Event: EuroDURG 2025, Uppsala, Sweden
Authors: Ghinwa Y. Hayek, Pascal Godbillot, Coriande Clemente, Sonia Zebachi, Gaëtan Pinon, Boris Kopin, Elisabeth Bakker, Sieta T. de Vries, Peter G.M. Mol, Billy Amzal
Abstract
The selection of appropriate real-world data (RWD) sources, particularly registries, is of primary concern for academia, industry, regulators, and health technology assessment bodies since the success of regulatory submissions depends on the quality and relevance of the data. The identification of a RWD appears as a lengthy and burdened process due to discoverability and accessibility gaps, notably the multiplicity of data catalogues, and unavailability of the metadata.
To address this gap, we developed an AI-driven tool to support identification, and selection of fit-for use registries throughout the drug development lifecycle.
The tool was developed focusing on three pillars: 1) Centralisation of data sources 2) Identification of relevant sources 3) Assessment of available metadata. For pillar 1: registries were extracted from HMA-EMA catalogues of real-world data sources, observational studies in Clinicaltrial.gov, and the published literature (PubMed and Semantic scholar).

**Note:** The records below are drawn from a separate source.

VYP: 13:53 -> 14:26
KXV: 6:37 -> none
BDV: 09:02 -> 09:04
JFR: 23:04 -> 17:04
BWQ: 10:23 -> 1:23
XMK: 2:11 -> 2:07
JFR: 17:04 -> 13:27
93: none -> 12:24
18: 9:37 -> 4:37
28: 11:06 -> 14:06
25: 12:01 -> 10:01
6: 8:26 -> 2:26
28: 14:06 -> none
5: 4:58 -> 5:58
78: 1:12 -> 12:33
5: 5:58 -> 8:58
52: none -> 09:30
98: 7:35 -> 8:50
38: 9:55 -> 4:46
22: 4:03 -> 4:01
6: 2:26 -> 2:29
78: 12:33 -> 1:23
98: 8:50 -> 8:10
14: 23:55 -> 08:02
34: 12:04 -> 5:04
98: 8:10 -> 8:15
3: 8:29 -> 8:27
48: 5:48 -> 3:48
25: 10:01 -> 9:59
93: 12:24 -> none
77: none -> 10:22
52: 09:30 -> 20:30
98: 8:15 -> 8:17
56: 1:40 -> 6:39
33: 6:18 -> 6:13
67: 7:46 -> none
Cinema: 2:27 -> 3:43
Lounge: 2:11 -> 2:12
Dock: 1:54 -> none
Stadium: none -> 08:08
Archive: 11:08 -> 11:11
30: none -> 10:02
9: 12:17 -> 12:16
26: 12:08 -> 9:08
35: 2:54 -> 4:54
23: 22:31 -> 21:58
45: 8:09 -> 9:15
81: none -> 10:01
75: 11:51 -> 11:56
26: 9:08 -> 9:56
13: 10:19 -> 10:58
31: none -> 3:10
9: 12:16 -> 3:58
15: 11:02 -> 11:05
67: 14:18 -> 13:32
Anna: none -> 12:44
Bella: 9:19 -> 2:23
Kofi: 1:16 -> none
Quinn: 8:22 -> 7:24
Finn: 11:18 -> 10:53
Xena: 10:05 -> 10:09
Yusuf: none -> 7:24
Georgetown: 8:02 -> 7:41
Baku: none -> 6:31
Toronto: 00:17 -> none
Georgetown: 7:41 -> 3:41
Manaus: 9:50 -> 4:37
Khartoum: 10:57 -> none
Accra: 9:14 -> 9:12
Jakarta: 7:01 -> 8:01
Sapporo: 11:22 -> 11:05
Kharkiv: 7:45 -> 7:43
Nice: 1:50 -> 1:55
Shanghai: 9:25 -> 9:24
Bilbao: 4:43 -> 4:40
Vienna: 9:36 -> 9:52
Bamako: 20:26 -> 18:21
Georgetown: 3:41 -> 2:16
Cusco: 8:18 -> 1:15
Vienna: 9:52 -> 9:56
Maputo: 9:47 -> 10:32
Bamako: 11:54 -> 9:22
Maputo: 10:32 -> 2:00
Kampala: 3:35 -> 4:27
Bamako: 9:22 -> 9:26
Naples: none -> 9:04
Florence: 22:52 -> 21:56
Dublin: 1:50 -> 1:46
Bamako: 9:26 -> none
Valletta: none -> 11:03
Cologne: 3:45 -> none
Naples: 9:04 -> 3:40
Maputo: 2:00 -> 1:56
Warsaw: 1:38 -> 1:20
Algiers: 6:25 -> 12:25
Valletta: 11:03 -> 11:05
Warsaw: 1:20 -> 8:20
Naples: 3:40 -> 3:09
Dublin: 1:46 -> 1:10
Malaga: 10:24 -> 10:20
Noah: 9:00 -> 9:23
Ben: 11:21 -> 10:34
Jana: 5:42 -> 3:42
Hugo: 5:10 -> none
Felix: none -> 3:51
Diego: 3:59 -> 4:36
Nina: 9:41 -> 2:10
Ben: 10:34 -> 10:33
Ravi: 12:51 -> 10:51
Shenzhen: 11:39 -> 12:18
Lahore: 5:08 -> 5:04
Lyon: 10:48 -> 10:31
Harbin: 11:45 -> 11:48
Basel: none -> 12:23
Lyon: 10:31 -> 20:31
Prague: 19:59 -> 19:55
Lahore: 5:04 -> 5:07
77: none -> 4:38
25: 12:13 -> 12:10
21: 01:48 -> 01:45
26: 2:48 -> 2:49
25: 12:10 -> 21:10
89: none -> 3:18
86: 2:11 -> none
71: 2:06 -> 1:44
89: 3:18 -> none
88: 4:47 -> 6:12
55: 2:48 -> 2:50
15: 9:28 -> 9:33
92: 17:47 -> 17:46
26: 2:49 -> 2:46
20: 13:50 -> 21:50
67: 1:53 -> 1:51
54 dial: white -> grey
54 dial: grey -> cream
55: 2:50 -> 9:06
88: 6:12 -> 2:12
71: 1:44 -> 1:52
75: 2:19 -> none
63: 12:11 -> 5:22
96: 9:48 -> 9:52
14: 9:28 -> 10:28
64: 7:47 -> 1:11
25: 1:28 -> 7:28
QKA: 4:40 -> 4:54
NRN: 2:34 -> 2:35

The available metadata were obtained and converged into a “common metadata model” based on PICOTS (population, intervention, comparator, time, setting). For pillar 2: a hybrid text search algorithm was created to capture context and intent behind the search query, to identify the most relevant sources. Further, filters based on population characteristics such as age group, geographical area and population size help the user narrow down their search. For pillar 3: a large language model was used to extract relevant information following PICOTS from unstructured data in publications.
This AI-powered tool is a comprehensive platform to identify adequate registries addressing diverse research questions throughout the entire drug development lifecycle.